Chapel (Private) at Marsalforn:
Christ Redeemer in-Nazzarenu
Built after the 1814 plague to cater for the rapid population increase in the area.
Pre VaticanII inside
Our Lady of Joys or The Seven Joys of Mary at Ramla
Popularly known as tal-Gajdoru, a corruption of the Latin Gaudiorum, it was in fact the only one with that title in the Maltese Archipelago. The chapel was probably founded in 1453 by the first Augustinian friars who settled on the island. The friars however soon left the place which was too close to the coast and established themselves near it-Tomba at Rabat. The chapel however was not abandoned for devotees continued to look after its needs. Someone had even bequeathed property for the solemnization of the feast-day, celebrated on the occasion of the Assumption. In 1575, Mons.Dusina found the chapel in a very poor condition but it was restored in 1608 and a stucco on wood panel portraying Our Lady of Joys hung on the altar. By 1615, the original altarpiece was replaced by an exceptionally beautiful oil on canvas painting representing the Assumption. The celebration of the feast-day had by then become very popular and so as not to coincide with the one at the 'matrice', as from 1635 it was celebrated on August 5. The chapel was at its best the following decade but then interest began to decline again. It was deconsecrated in 1657 but its title remains in the name of the region which it once dominated.

St.Anthony Abbot
This is one of the oldest churches in Gozo reported already existing in 1400. Rebuilt in 1601, it includes an adjacent cemetery and parvis. It subsequently became the first parish church of Xaghra on 28th April 1688 and continued to serve as such until 1692. After the plague of 1814, which took 104 victims, certain articles within the church were burnt in order to disinfect the place.
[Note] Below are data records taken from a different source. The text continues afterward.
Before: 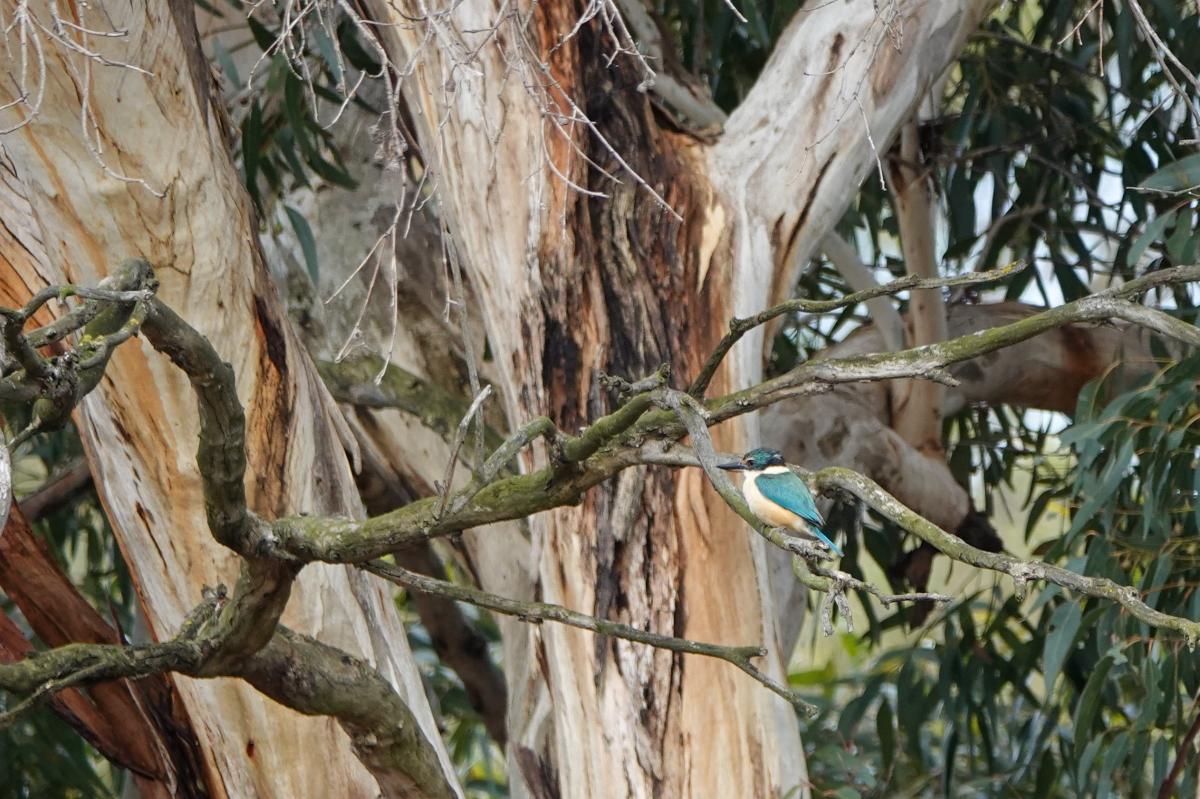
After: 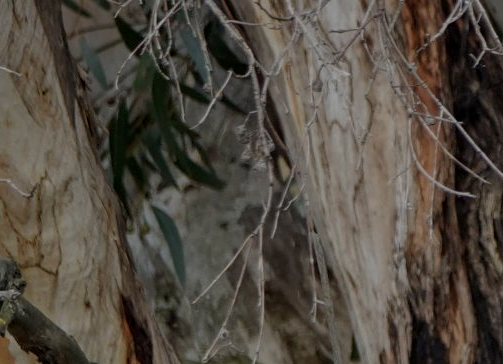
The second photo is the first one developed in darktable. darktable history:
crop and rotate: left 11.12%, top 0.077%, right 46.955%, bottom 54.295%
exposure: exposure -1.401 EV, compensate highlight preservation false
local contrast: highlights 105%, shadows 97%, detail 120%, midtone range 0.2
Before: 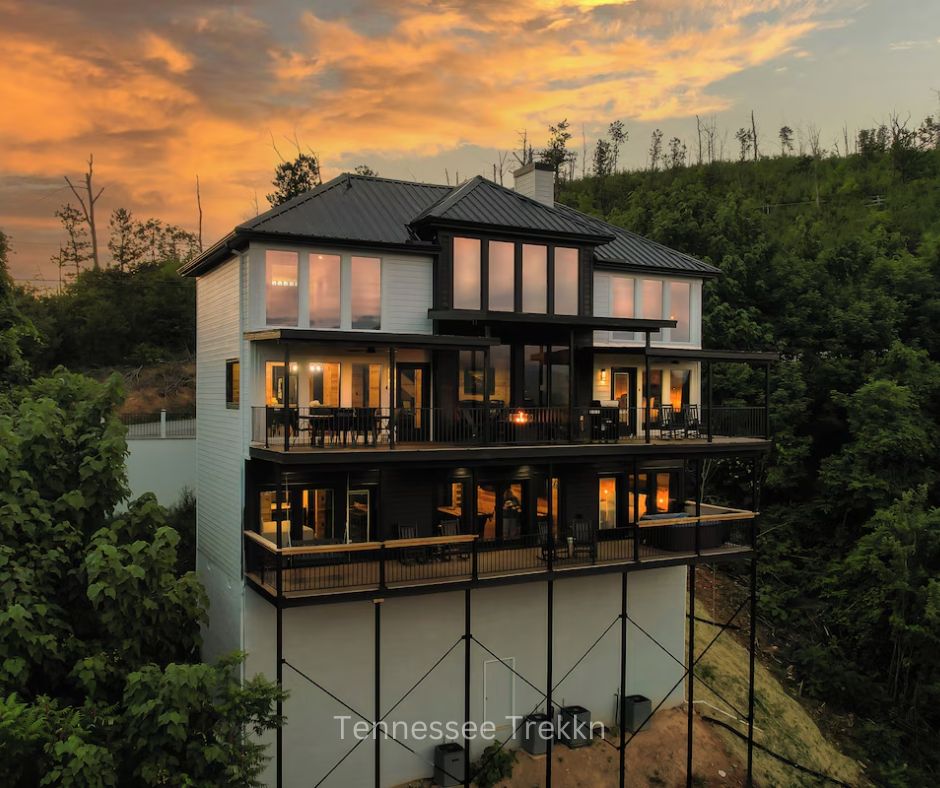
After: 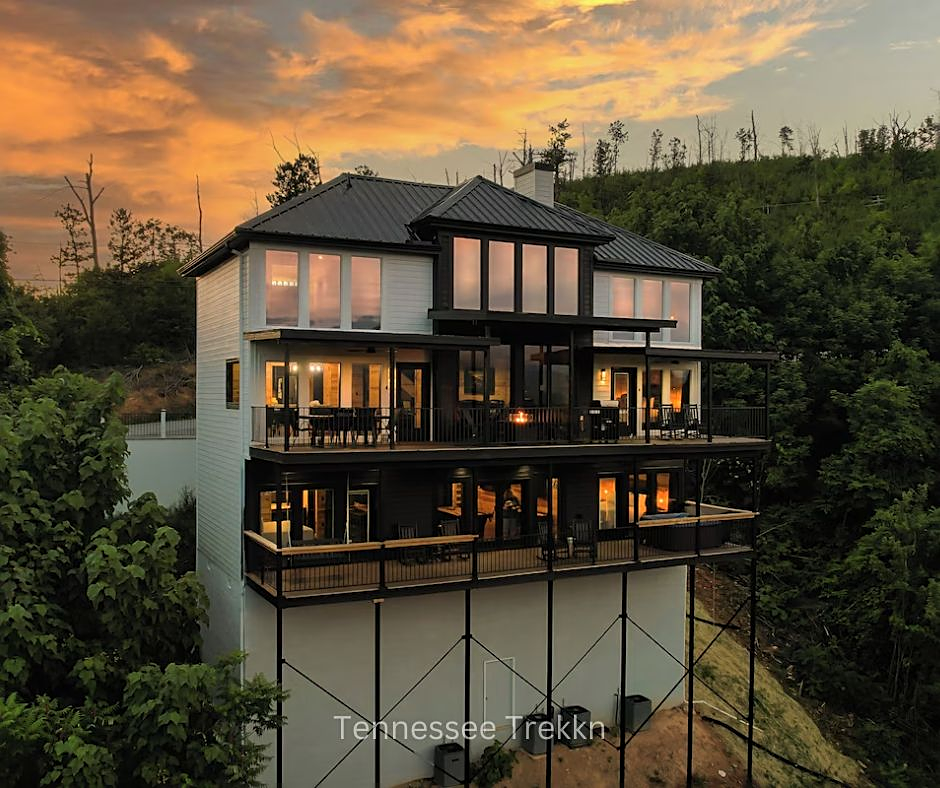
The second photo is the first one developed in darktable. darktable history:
sharpen: on, module defaults
bloom: size 15%, threshold 97%, strength 7%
The present painting, depicting St.Anthony with the people of Xaghra living under tents during the plague, was painted by Dun Salv Bondi in 1816. The church suffered damage during WWII and was repaired and re-consecrated in 1947 by Bishop Giuseppe Pace after a new facade was built. The foundations of the first church can still be distinguished. Lately, its original vaulted ceiling was restored to its original style.
St.Anthony Abbot church

Top Left: The church of pre WWII

Left: St.Anthony Abbot nowadays

Top: Restoration of the arched roof

Top Right: Restored church inside

Right: Titular picture on high altar.
St.Paul Shipwrecked Marsalforn
St.Paul was shipwrecked in Malta, but tradition maintained that it was from here that he embarked for Rome. The church, originally built in the 14th century, has been rebuilt and enlarged many times once in 1641 and restored in 1663. In 1715 a small fort with a moat and drawbridge was built around it for security from Corsairs. The foundation stone of the present church was laid in 1730, then the church was repaired and enlarged in 1878. After being enlarged in recent decades by roofing over a yard, plans for the building of a new church are underway. The feast is celebrated on the 10th February. Dedication 1939.
Visitation Ghajn Hozna
This chapel flourished especially during the sixteenth century. Amounts of wheat bread and wine were distributed to the faithful on the feast-day. During the seventeenth century, when its founder Federico Pontremoli had passed away, the chapel was abandoned and it soon became a heap of ruins.